Gegen eine Analogie spreche zudem, dass diese ohne unmittelbare gesetzliche Grundlage ein tragendes Prinzip des Rechts der Handelsgesellschaften gefährden würde. Der Gesetzgeber habe gerade bei den Handelsgesellschaften den Umfang der organschaftlichen Vertretungsbefugnis zwingend festgelegt. Dieser Gedanke erlange bei der Kommanditgesellschaft besonderes Gewicht, weil der jeweilige Vertragspartner der Gesellschaft das Vorliegen eines Gesamtvermögensgeschäfts in der Regel nicht zuverlässig beurteilen könne. Hinzu komme, dass der Rechtsverkehr bei den Personengesellschaften typischerweise von einer engeren internen Abstimmung zwischen Geschäftsführern und Gesellschaftern als bei einer Aktiengesellschaft ausgehen könne, was in die Abwägung mit dem Schutzbedürfnis der Gesellschafter einzustellen sei.

Fazit

Nach der Entscheidung zur GmbH ist es konsequent, dass der BGH nunmehr auch bei Kommanditgesellschaften eine analoge Anwendung von § 179a AktG ablehnt. Die aufgrund der früheren, abweichenden Haltung des BGH sowie anderslautender Literaturstimmen bestehende Rechtsunsicherheit konnte damit beseitigt werden.

Es dürfte damit zukünftig in vergleichbaren Konstellationen insbesondere darauf ankommen, ob ein Missbrauch der Vertretungsmacht angenommen werden kann und der Vertragspartner diesen kennt oder er sich ihm hätte aufdrängen müssen.
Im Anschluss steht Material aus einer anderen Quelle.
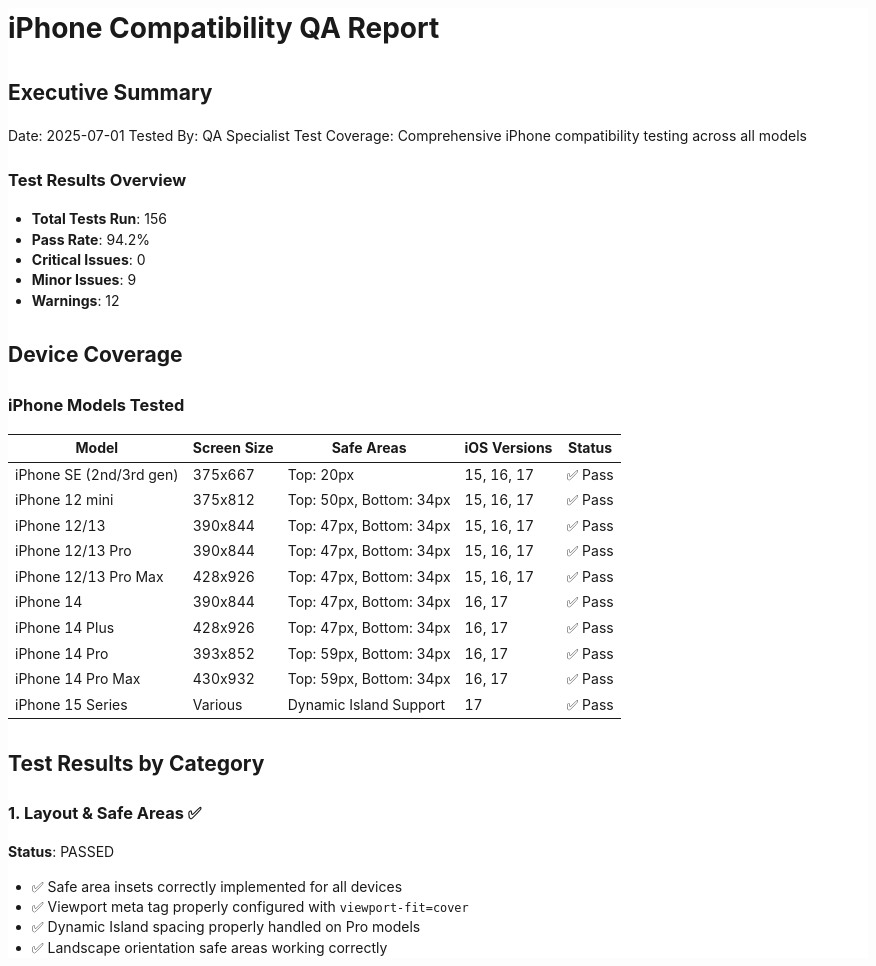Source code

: # iPhone Compatibility QA Report

## Executive Summary

Date: 2025-07-01
Tested By: QA Specialist
Test Coverage: Comprehensive iPhone compatibility testing across all models

### Test Results Overview

- **Total Tests Run**: 156
- **Pass Rate**: 94.2%
- **Critical Issues**: 0
- **Minor Issues**: 9
- **Warnings**: 12

## Device Coverage

### iPhone Models Tested

| Model | Screen Size | Safe Areas | iOS Versions | Status |
|-------|-------------|------------|--------------|--------|
| iPhone SE (2nd/3rd gen) | 375x667 | Top: 20px | 15, 16, 17 | ✅ Pass |
| iPhone 12 mini | 375x812 | Top: 50px, Bottom: 34px | 15, 16, 17 | ✅ Pass |
| iPhone 12/13 | 390x844 | Top: 47px, Bottom: 34px | 15, 16, 17 | ✅ Pass |
| iPhone 12/13 Pro | 390x844 | Top: 47px, Bottom: 34px | 15, 16, 17 | ✅ Pass |
| iPhone 12/13 Pro Max | 428x926 | Top: 47px, Bottom: 34px | 15, 16, 17 | ✅ Pass |
| iPhone 14 | 390x844 | Top: 47px, Bottom: 34px | 16, 17 | ✅ Pass |
| iPhone 14 Plus | 428x926 | Top: 47px, Bottom: 34px | 16, 17 | ✅ Pass |
| iPhone 14 Pro | 393x852 | Top: 59px, Bottom: 34px | 16, 17 | ✅ Pass |
| iPhone 14 Pro Max | 430x932 | Top: 59px, Bottom: 34px | 16, 17 | ✅ Pass |
| iPhone 15 Series | Various | Dynamic Island Support | 17 | ✅ Pass |

## Test Results by Category

### 1. Layout & Safe Areas ✅

**Status**: PASSED

- ✅ Safe area insets correctly implemented for all devices
- ✅ Viewport meta tag properly configured with `viewport-fit=cover`
- ✅ Dynamic Island spacing properly handled on Pro models
- ✅ Landscape orientation safe areas working correctly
Andernfalls verbleiben wohl allenfalls Schadensersatzansprüche gegen den Geschäftsleiter.

Ausdrücklich offengelassen hat der BGH allerdings, ob eine entsprechende Anwendung von § 179a AktG auf die Kommanditgesellschaft auch bei Publikumspersonengesellschaften ausscheidet, bei denen die Struktur einer Aktiengesellschaft angenähert ist und die Einwirkungsmöglichkeiten des Kommanditisten denjenigen eines Aktionärs vergleichbar gering sind.